#### What needs to be done:
What this exercise needs is every entry restated as written, with no pictures.

#### Available data:

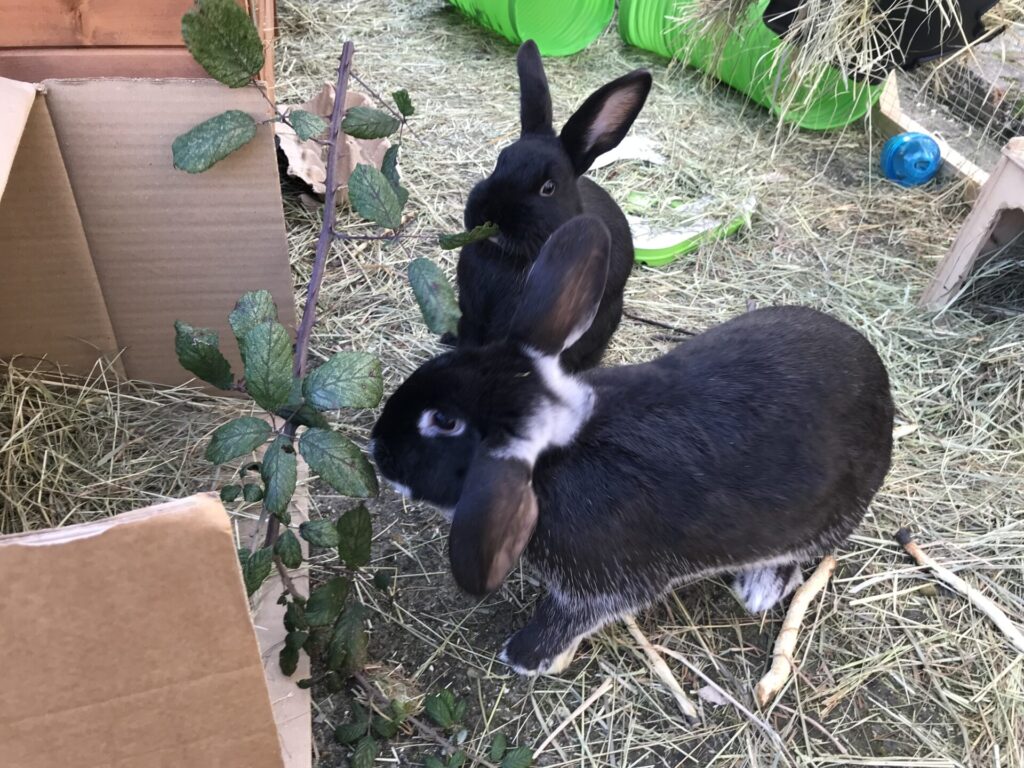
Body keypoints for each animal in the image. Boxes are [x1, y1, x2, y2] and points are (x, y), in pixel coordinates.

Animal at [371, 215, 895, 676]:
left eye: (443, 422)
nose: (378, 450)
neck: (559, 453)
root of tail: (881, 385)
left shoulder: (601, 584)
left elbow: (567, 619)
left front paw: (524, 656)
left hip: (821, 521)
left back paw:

#### Response area:
Body keypoints for each animal in the image. Boxes are [x1, y1, x2, y2] and points are (x, y), in pixel coordinates.

Animal at [371, 215, 895, 676]:
left eye: (443, 422)
nose: (378, 450)
neck: (559, 453)
root of tail: (881, 385)
left shoulder: (601, 584)
left elbow: (567, 619)
left front paw: (524, 656)
left hip: (821, 521)
left back paw:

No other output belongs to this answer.